A unifying theme is human connection with woodlands. While much has been written about nature deficit disorder and disconnection from nature, Wohlleben sees the situation as entirely retrievable: “The ancient tie that binds us to nature is not and never has been severed. We have just ignored it for a while.”
Perhaps we need some coaxing to get out there in nature, and the book investigates Japanese ‘forest bathing’ as a way of giving us permission to be in the woods without an agenda. It celebrates the joys of walking in the woods with children, and being open to stopping and looking at things. Understanding can build connection too, and the book is full of scientific oddities and new findings, such as how bees read electric fields, or how older trees ‘compost themselves’ in their last decades.
Of course, one of the risks of ignoring nature is that it can be destroyed or paved over while we’re not paying attention.
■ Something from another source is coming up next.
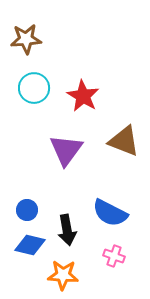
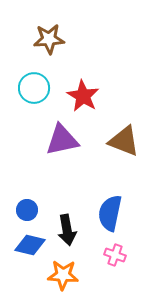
brown star: moved 23 px right
purple triangle: moved 4 px left, 10 px up; rotated 42 degrees clockwise
blue semicircle: rotated 75 degrees clockwise
pink cross: moved 1 px right, 1 px up
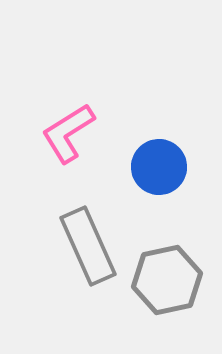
In the last handful of essays, the author visits forests at risk in Poland, Germany and Canada, lending his influence to communities protecting trees. He writes about the importance of trees in a changing climate, and the perverse incentives around biomass. It’s a book rooted in wonder and appreciation, but also in action.
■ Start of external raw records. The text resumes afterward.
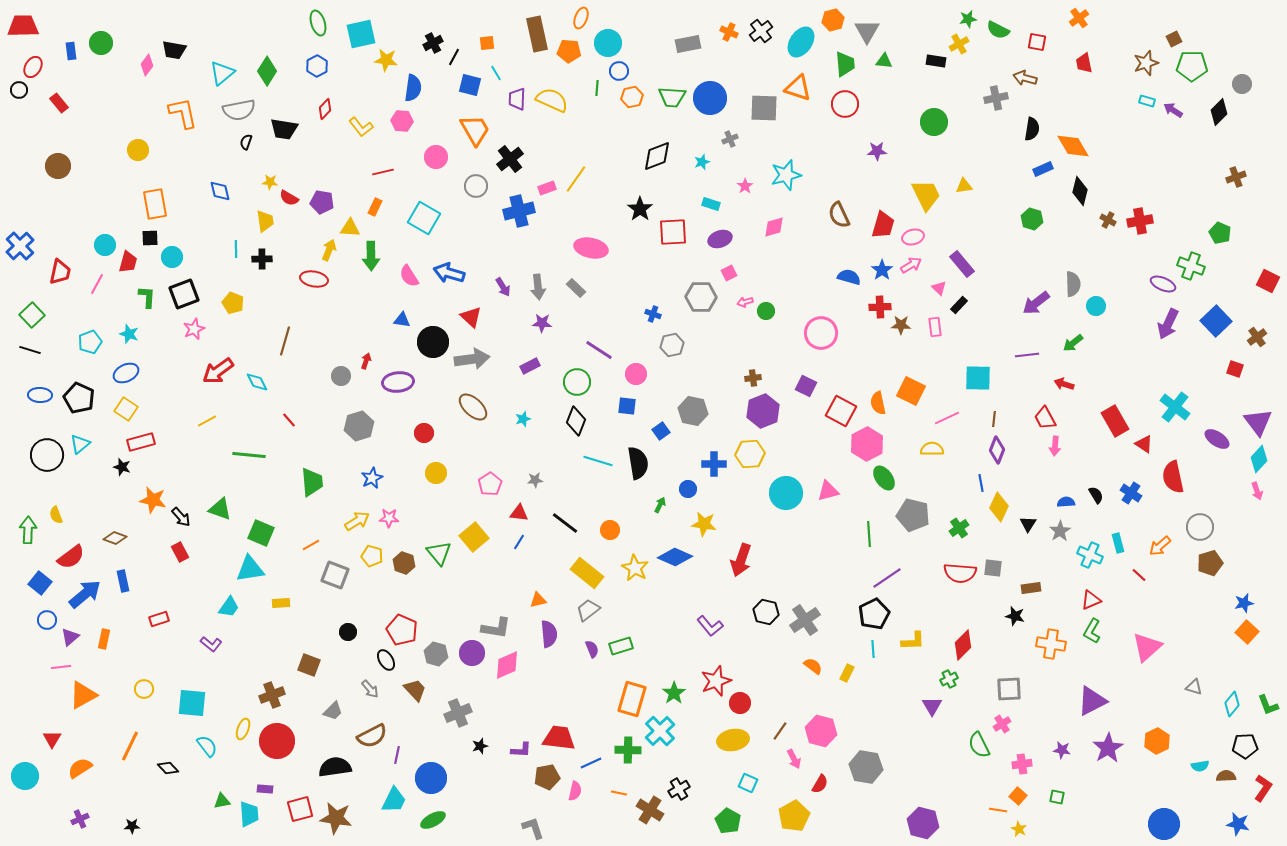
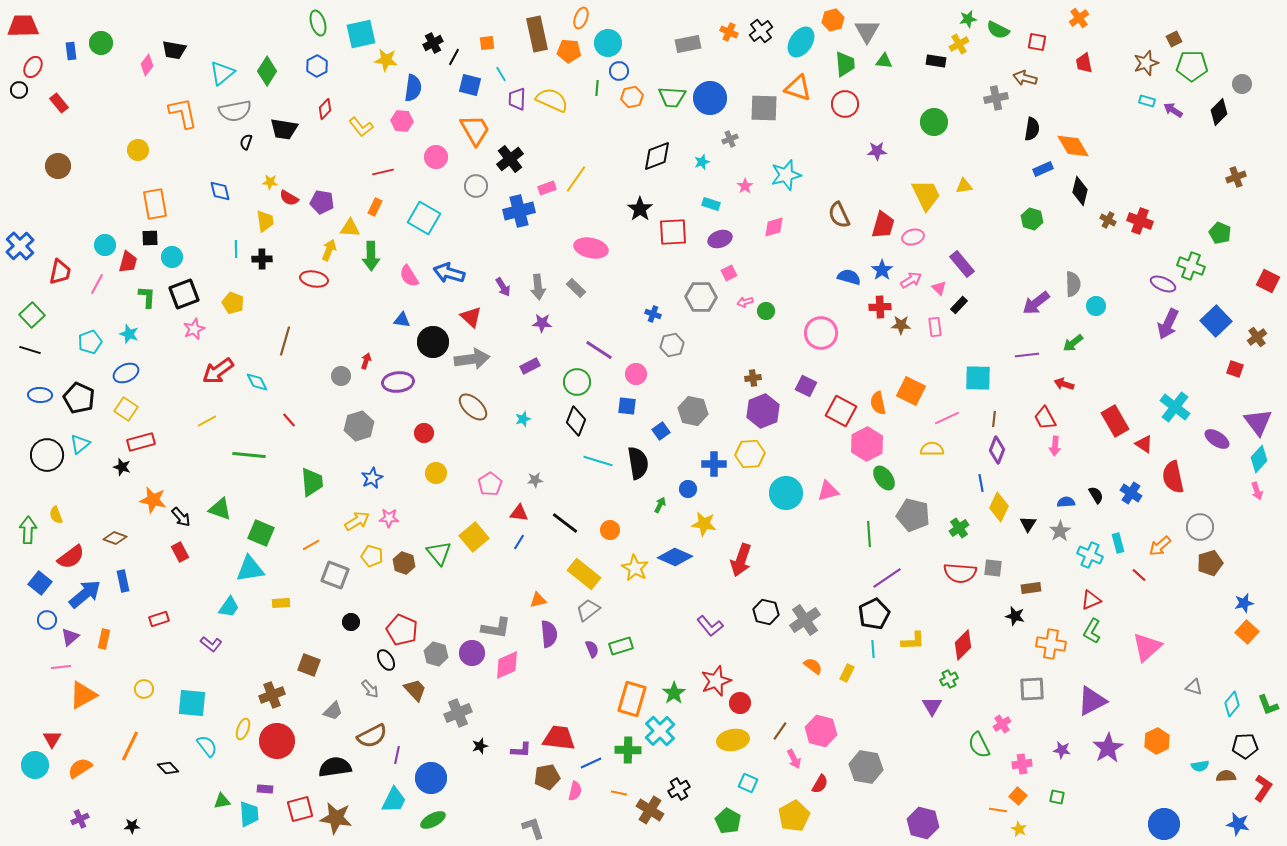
cyan line at (496, 73): moved 5 px right, 1 px down
gray semicircle at (239, 110): moved 4 px left, 1 px down
red cross at (1140, 221): rotated 30 degrees clockwise
pink arrow at (911, 265): moved 15 px down
yellow rectangle at (587, 573): moved 3 px left, 1 px down
black circle at (348, 632): moved 3 px right, 10 px up
gray square at (1009, 689): moved 23 px right
cyan circle at (25, 776): moved 10 px right, 11 px up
Wohlleben writes with real freedom, jumping from topic to topic, following his curiosity. Sometimes essays start on one subject and end somewhere else entirely. In some books that might call for some editorial discipline, but not here. Reading these essays feels like a walk in the woods with an enthusiastic expert, pausing to look and listen, diving off the trail to point out an unexpected discovery. As he says right on the first page, “I invite you to join me in the forest”.
- The Heartbeat of Trees is published by Greystone Books and is available from Earthbound Books UK or US.
- Entirely coincidentally, my parents bought by son the children’s version of The Hidden Life of Trees for his birthday at the same time as I was reading this. It’s called Can you hear the trees talking? and it’s also excellent.